According to Justice Darke, since the strata plan had now been registered and an occupation certificate had been issued, there was no impediment to the vendor proceeding to complete the contracts.
Vendor would suffer no financial detriment if permission to rescind denied
Justice Darke found that denying permission to rescind would not cause financial detriment to the vendor. Only OZD, not Silver Stars Fashions, stood to be affected by the court’s determination.
If the court permitted rescission, OZD would gain the benefit of the resales in a rising market.
If the court denied permission, OZD might or might not suffer loss, but it was an experienced developer that had entered into the Project Delivery Agreement after conducting a feasibility analysis that specifically took into account the possibility that the contracts would not be able to be rescinded.
Rescission would be detrimental to purchasers
The court found that if it granted an order for rescission, this would be detrimental to the purchasers.
They would lose the benefit of purchasing a property well below the current market value, would be extremely disappointed that they had waited to no avail for construction to be completed, and would be deprived of both a valuable asset and the social benefits residents of the CBD enjoy.
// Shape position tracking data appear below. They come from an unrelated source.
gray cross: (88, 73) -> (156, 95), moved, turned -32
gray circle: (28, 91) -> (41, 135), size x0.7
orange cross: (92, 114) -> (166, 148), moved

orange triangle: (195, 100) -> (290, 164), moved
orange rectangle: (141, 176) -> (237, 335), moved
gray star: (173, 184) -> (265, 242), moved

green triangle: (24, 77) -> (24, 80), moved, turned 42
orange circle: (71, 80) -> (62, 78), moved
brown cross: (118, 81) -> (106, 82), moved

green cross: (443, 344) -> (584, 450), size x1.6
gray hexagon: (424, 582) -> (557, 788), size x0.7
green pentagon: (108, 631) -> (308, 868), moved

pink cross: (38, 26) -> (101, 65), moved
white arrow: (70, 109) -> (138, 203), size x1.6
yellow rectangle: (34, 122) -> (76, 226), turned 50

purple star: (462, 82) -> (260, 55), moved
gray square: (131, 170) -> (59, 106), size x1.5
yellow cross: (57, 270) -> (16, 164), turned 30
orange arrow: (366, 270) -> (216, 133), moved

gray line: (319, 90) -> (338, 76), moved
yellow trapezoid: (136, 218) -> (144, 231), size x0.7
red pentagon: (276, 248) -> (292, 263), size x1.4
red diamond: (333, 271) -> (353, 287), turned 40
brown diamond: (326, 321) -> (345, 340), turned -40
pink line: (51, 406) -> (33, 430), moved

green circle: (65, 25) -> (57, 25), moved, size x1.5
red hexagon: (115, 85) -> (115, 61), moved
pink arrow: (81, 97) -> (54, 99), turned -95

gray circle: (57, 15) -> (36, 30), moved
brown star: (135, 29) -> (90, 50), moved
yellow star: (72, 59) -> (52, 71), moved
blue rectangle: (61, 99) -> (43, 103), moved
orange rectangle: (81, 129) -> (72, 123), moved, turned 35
Sunset clauses are not “get out of jail free” cards for developer or builder
This case confirms the role of section 66ZS in preventing developers from using sunset clauses as “get out of jail free” cards.
This has happened all too frequently in apartment block developments, where developers have delayed completion and then used sunset clauses to cancel off-the-plan contracts, only to resell them days later for a windfall profit.
Not surprisingly, there were a lot of eyes on this case.
Importance of legal advice if confronted with suspect moves by developer
This court victory for off-the-plan property purchasers demonstrates that it is worth getting expert legal advice when confronted by developers or builders seeking to change the agreement that was signed.
It’s not just the sunset clause that can affect purchasers. Developers and builders can also seek to change the size and shape of apartments while the building is under construction, causing you to receive something other than what you signed up for.
It is well worth consulting an experienced solicitor or conveyancer if you have concerns about what is happening to your property.